Brasil e Bolívia ampliaram a integração entre suas forças de segurança na região do Alto Acre com a implantação do Plano Nacional de Operações “Fronteira Segura”, lançado nesta quinta-feira (13) em Cobija, capital do departamento de Pando. A iniciativa prevê compartilhamento de informações de inteligência e operações coordenadas para combater crimes que atuam nos dois lados da fronteira.
A informação foi divulgada pelo Diário do Alto Acre, que acompanhou o lançamento da operação em Cobija. Segundo a publicação, a cooperação entre as forças brasileiras e bolivianas já vinha ocorrendo havia cerca de cinco meses e agora será ampliada para outros pontos da faixa de fronteira.
A nova estratégia reúne a Polícia Boliviana, a Polícia Militar do Acre e o Grupo Especial de Fronteira (Gefron), além de manter articulação com a Polícia Federal, Polícia Civil e setores de inteligência brasileiros.
O objetivo é fazer com que informações obtidas de um lado da fronteira possam chegar mais rapidamente às forças de segurança do outro, permitindo o planejamento de operações conjuntas conforme as necessidades identificadas na região.
Segundo o comandante departamental da Polícia Boliviana em Pando, coronel Erland Monastério Banegas, a troca de informações já produz resultados e agora deverá ser ampliada.

“É muito importante poder realizar e manter o cruzamento de informações que temos há bastante tempo e que tem dado resultados muito bons”, afirmou.
De acordo com o comandante, a cooperação já ajudou na captura de pessoas procuradas pela Justiça e em ações contra suspeitos envolvidos em crimes nos dois países. Ele também citou operações realizadas em Cobija com apoio das forças brasileiras.

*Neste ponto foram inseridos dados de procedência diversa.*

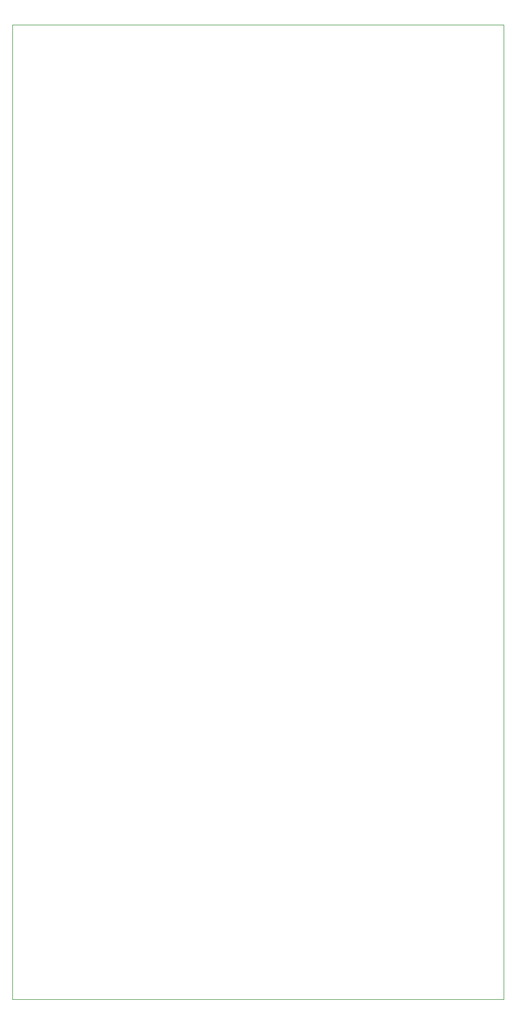
<source format=gbr>
%TF.GenerationSoftware,KiCad,Pcbnew,7.0.6-0*%
%TF.CreationDate,2023-08-04T10:28:54-07:00*%
%TF.ProjectId,V503,56353033-2e6b-4696-9361-645f70636258,rev?*%
%TF.SameCoordinates,Original*%
%TF.FileFunction,Profile,NP*%
%FSLAX46Y46*%
G04 Gerber Fmt 4.6, Leading zero omitted, Abs format (unit mm)*
G04 Created by KiCad (PCBNEW 7.0.6-0) date 2023-08-04 10:28:54*
%MOMM*%
%LPD*%
G01*
G04 APERTURE LIST*
%TA.AperFunction,Profile*%
%ADD10C,0.100000*%
%TD*%
G04 APERTURE END LIST*
D10*
X34163000Y-28067000D02*
X111506000Y-28067000D01*
X111506000Y-181483000D01*
X34163000Y-181483000D01*
X34163000Y-28067000D01*
M02*

</source>
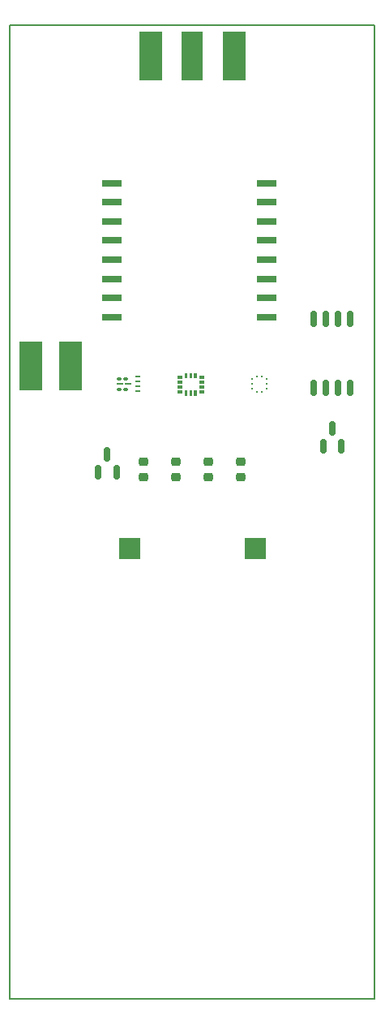
<source format=gtp>
G04 #@! TF.GenerationSoftware,KiCad,Pcbnew,9.0.6*
G04 #@! TF.CreationDate,2025-12-24T12:42:27-06:00*
G04 #@! TF.ProjectId,TVC,5456432e-6b69-4636-9164-5f7063625858,rev?*
G04 #@! TF.SameCoordinates,Original*
G04 #@! TF.FileFunction,Paste,Top*
G04 #@! TF.FilePolarity,Positive*
%FSLAX46Y46*%
G04 Gerber Fmt 4.6, Leading zero omitted, Abs format (unit mm)*
G04 Created by KiCad (PCBNEW 9.0.6) date 2025-12-24 12:42:27*
%MOMM*%
%LPD*%
G01*
G04 APERTURE LIST*
G04 Aperture macros list*
%AMRoundRect*
0 Rectangle with rounded corners*
0 $1 Rounding radius*
0 $2 $3 $4 $5 $6 $7 $8 $9 X,Y pos of 4 corners*
0 Add a 4 corners polygon primitive as box body*
4,1,4,$2,$3,$4,$5,$6,$7,$8,$9,$2,$3,0*
0 Add four circle primitives for the rounded corners*
1,1,$1+$1,$2,$3*
1,1,$1+$1,$4,$5*
1,1,$1+$1,$6,$7*
1,1,$1+$1,$8,$9*
0 Add four rect primitives between the rounded corners*
20,1,$1+$1,$2,$3,$4,$5,0*
20,1,$1+$1,$4,$5,$6,$7,0*
20,1,$1+$1,$6,$7,$8,$9,0*
20,1,$1+$1,$8,$9,$2,$3,0*%
G04 Aperture macros list end*
%ADD10C,0.010000*%
%ADD11R,2.000000X0.800000*%
%ADD12RoundRect,0.087500X-0.150000X-0.087500X0.150000X-0.087500X0.150000X0.087500X-0.150000X0.087500X0*%
%ADD13RoundRect,0.050000X-0.262500X-0.050000X0.262500X-0.050000X0.262500X0.050000X-0.262500X0.050000X0*%
%ADD14RoundRect,0.062500X-0.162500X-0.062500X0.162500X-0.062500X0.162500X0.062500X-0.162500X0.062500X0*%
%ADD15R,2.350000X5.100000*%
%ADD16R,0.254000X0.279400*%
%ADD17R,0.279400X0.254000*%
%ADD18R,2.200000X2.200000*%
%ADD19RoundRect,0.150000X0.150000X-0.587500X0.150000X0.587500X-0.150000X0.587500X-0.150000X-0.587500X0*%
%ADD20RoundRect,0.162500X-0.162500X0.650000X-0.162500X-0.650000X0.162500X-0.650000X0.162500X0.650000X0*%
%ADD21R,2.290000X5.080000*%
%ADD22R,2.420000X5.080000*%
%ADD23RoundRect,0.218750X-0.256250X0.218750X-0.256250X-0.218750X0.256250X-0.218750X0.256250X0.218750X0*%
G04 #@! TA.AperFunction,Profile*
%ADD24C,0.200000*%
G04 #@! TD*
G04 APERTURE END LIST*
D10*
X146411250Y-86999000D02*
X145961250Y-86999000D01*
X145961250Y-86761000D01*
X146411250Y-86761000D01*
X146411250Y-86999000D01*
G36*
X146411250Y-86999000D02*
G01*
X145961250Y-86999000D01*
X145961250Y-86761000D01*
X146411250Y-86761000D01*
X146411250Y-86999000D01*
G37*
X146411250Y-87499000D02*
X145961250Y-87499000D01*
X145961250Y-87261000D01*
X146411250Y-87261000D01*
X146411250Y-87499000D01*
G36*
X146411250Y-87499000D02*
G01*
X145961250Y-87499000D01*
X145961250Y-87261000D01*
X146411250Y-87261000D01*
X146411250Y-87499000D01*
G37*
X146411250Y-87999000D02*
X145961250Y-87999000D01*
X145961250Y-87761000D01*
X146411250Y-87761000D01*
X146411250Y-87999000D01*
G36*
X146411250Y-87999000D02*
G01*
X145961250Y-87999000D01*
X145961250Y-87761000D01*
X146411250Y-87761000D01*
X146411250Y-87999000D01*
G37*
X146411250Y-88499000D02*
X145961250Y-88499000D01*
X145961250Y-88261000D01*
X146411250Y-88261000D01*
X146411250Y-88499000D01*
G36*
X146411250Y-88499000D02*
G01*
X145961250Y-88499000D01*
X145961250Y-88261000D01*
X146411250Y-88261000D01*
X146411250Y-88499000D01*
G37*
X146967750Y-86942500D02*
X146729750Y-86942500D01*
X146729750Y-86492500D01*
X146967750Y-86492500D01*
X146967750Y-86942500D01*
G36*
X146967750Y-86942500D02*
G01*
X146729750Y-86942500D01*
X146729750Y-86492500D01*
X146967750Y-86492500D01*
X146967750Y-86942500D01*
G37*
X146967750Y-88767500D02*
X146729750Y-88767500D01*
X146729750Y-88317500D01*
X146967750Y-88317500D01*
X146967750Y-88767500D01*
G36*
X146967750Y-88767500D02*
G01*
X146729750Y-88767500D01*
X146729750Y-88317500D01*
X146967750Y-88317500D01*
X146967750Y-88767500D01*
G37*
X147467750Y-86942500D02*
X147229750Y-86942500D01*
X147229750Y-86492500D01*
X147467750Y-86492500D01*
X147467750Y-86942500D01*
G36*
X147467750Y-86942500D02*
G01*
X147229750Y-86942500D01*
X147229750Y-86492500D01*
X147467750Y-86492500D01*
X147467750Y-86942500D01*
G37*
X147467750Y-88767500D02*
X147229750Y-88767500D01*
X147229750Y-88317500D01*
X147467750Y-88317500D01*
X147467750Y-88767500D01*
G36*
X147467750Y-88767500D02*
G01*
X147229750Y-88767500D01*
X147229750Y-88317500D01*
X147467750Y-88317500D01*
X147467750Y-88767500D01*
G37*
X147967750Y-86942500D02*
X147729750Y-86942500D01*
X147729750Y-86492500D01*
X147967750Y-86492500D01*
X147967750Y-86942500D01*
G36*
X147967750Y-86942500D02*
G01*
X147729750Y-86942500D01*
X147729750Y-86492500D01*
X147967750Y-86492500D01*
X147967750Y-86942500D01*
G37*
X147967750Y-88767500D02*
X147729750Y-88767500D01*
X147729750Y-88317500D01*
X147967750Y-88317500D01*
X147967750Y-88767500D01*
G36*
X147967750Y-88767500D02*
G01*
X147729750Y-88767500D01*
X147729750Y-88317500D01*
X147967750Y-88317500D01*
X147967750Y-88767500D01*
G37*
X148736250Y-86999000D02*
X148286250Y-86999000D01*
X148286250Y-86761000D01*
X148736250Y-86761000D01*
X148736250Y-86999000D01*
G36*
X148736250Y-86999000D02*
G01*
X148286250Y-86999000D01*
X148286250Y-86761000D01*
X148736250Y-86761000D01*
X148736250Y-86999000D01*
G37*
X148736250Y-87499000D02*
X148286250Y-87499000D01*
X148286250Y-87261000D01*
X148736250Y-87261000D01*
X148736250Y-87499000D01*
G36*
X148736250Y-87499000D02*
G01*
X148286250Y-87499000D01*
X148286250Y-87261000D01*
X148736250Y-87261000D01*
X148736250Y-87499000D01*
G37*
X148736250Y-87999000D02*
X148286250Y-87999000D01*
X148286250Y-87761000D01*
X148736250Y-87761000D01*
X148736250Y-87999000D01*
G36*
X148736250Y-87999000D02*
G01*
X148286250Y-87999000D01*
X148286250Y-87761000D01*
X148736250Y-87761000D01*
X148736250Y-87999000D01*
G37*
X148736250Y-88499000D02*
X148286250Y-88499000D01*
X148286250Y-88261000D01*
X148736250Y-88261000D01*
X148736250Y-88499000D01*
G36*
X148736250Y-88499000D02*
G01*
X148286250Y-88499000D01*
X148286250Y-88261000D01*
X148736250Y-88261000D01*
X148736250Y-88499000D01*
G37*
D11*
X155348750Y-80660000D03*
X155348750Y-78660000D03*
X155348750Y-76660000D03*
X155348750Y-74660000D03*
X155348750Y-72660000D03*
X155348750Y-70660000D03*
X155348750Y-68660000D03*
X155348750Y-66660000D03*
X139148750Y-66660000D03*
X139148750Y-68660000D03*
X139148750Y-70660000D03*
X139148750Y-72660000D03*
X139148750Y-74660000D03*
X139148750Y-76660000D03*
X139148750Y-78660000D03*
X139148750Y-80660000D03*
D12*
X139901250Y-87080000D03*
X139901250Y-88180000D03*
D13*
X139976750Y-87630000D03*
D12*
X140576250Y-87080000D03*
X140576250Y-88180000D03*
D13*
X140802250Y-87630000D03*
D14*
X141839250Y-88380000D03*
X141839250Y-87880000D03*
X141839250Y-87380000D03*
X141839250Y-86880000D03*
D15*
X130711250Y-85725000D03*
X134861250Y-85725000D03*
D16*
X154296250Y-88417400D03*
X154796250Y-88417400D03*
D17*
X155333650Y-88129999D03*
X155333650Y-87630000D03*
X155333650Y-87130001D03*
D16*
X154796250Y-86842600D03*
X154296250Y-86842600D03*
D17*
X153758850Y-87130001D03*
X153758850Y-87630000D03*
X153758850Y-88129999D03*
D18*
X140961250Y-104775000D03*
X154161250Y-104775000D03*
D19*
X137721250Y-96822500D03*
X139621250Y-96822500D03*
X138671250Y-94947500D03*
D20*
X164071250Y-80867500D03*
X162801250Y-80867500D03*
X161531250Y-80867500D03*
X160261250Y-80867500D03*
X160261250Y-88042500D03*
X161531250Y-88042500D03*
X162801250Y-88042500D03*
X164071250Y-88042500D03*
D19*
X161216250Y-94155500D03*
X163116250Y-94155500D03*
X162166250Y-92280500D03*
D21*
X147541250Y-53415000D03*
D22*
X151921250Y-53415000D03*
X143161250Y-53415000D03*
D23*
X142481250Y-95732500D03*
X142481250Y-97307500D03*
X149254583Y-95732500D03*
X149254583Y-97307500D03*
X152641250Y-95732500D03*
X152641250Y-97307500D03*
X145867917Y-95732500D03*
X145867917Y-97307500D03*
D24*
X128511250Y-50165000D02*
X166611250Y-50165000D01*
X166611250Y-151765000D01*
X128511250Y-151765000D01*
X128511250Y-50165000D01*
M02*

</source>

Policiamento será ampliado na fronteira
O Plano “Fronteira Segura” não ficará concentrado em Cobija. A previsão é levar o reforço policial para Puerto Evo Morales, outro ponto de passagem entre Bolívia e Acre, no município de Plácido de Castro, e posteriormente avançar em direção à região próxima ao território peruano. A ampliação deve ocorrer já nos próximos dias.
“Vamos ampliar essa presença policial ao longo da próxima semana, no máximo, para chegar com o policiamento. E, quando for necessário, por meio desse cruzamento de informações e com a parceria da Polícia do Brasil, vamos realizar operações”, explicou Erland Monastério.
A estratégia busca evitar que a pressão policial em um ponto da fronteira simplesmente provoque o deslocamento das atividades criminosas para outra área. Com maior presença e comunicação entre as instituições, a intenção é dificultar o uso das áreas de fronteira para circulação de criminosos e outras atividades ilegais.
Cooperação passa a funcionar nos dois sentidos
Do lado brasileiro, o subcomandante do 5º Batalhão da Polícia Militar, capitão Nogueira, afirmou que a parceria já vinha sendo construída antes do lançamento formal do plano.
Segundo ele, há cerca de cinco meses policiais bolivianos participam de operações planejadas pela Polícia Militar do Acre. A partir de agora, a cooperação também será ampliada para que as forças brasileiras apoiem ações das autoridades bolivianas.
“Essa é uma parceria de troca de informações de inteligência para combater o crime organizado”, afirmou Nogueira.
Para o oficial, a necessidade de integração decorre da própria dinâmica do crime na região. A divisão entre os territórios nacionais não impede a atuação de grupos criminosos, mas pode dificultar a resposta policial quando as instituições trabalham de forma isolada.
“Sabemos que o crime não tem fronteiras. Então, a gente tem que diminuir essa distância de burocracia entre as fronteiras para combater o crime organizado”, completou.
A nova estratégia aproxima as estruturas de segurança dos dois países em uma região onde a circulação entre Brasil e Bolívia faz parte da rotina das comunidades fronteiriças.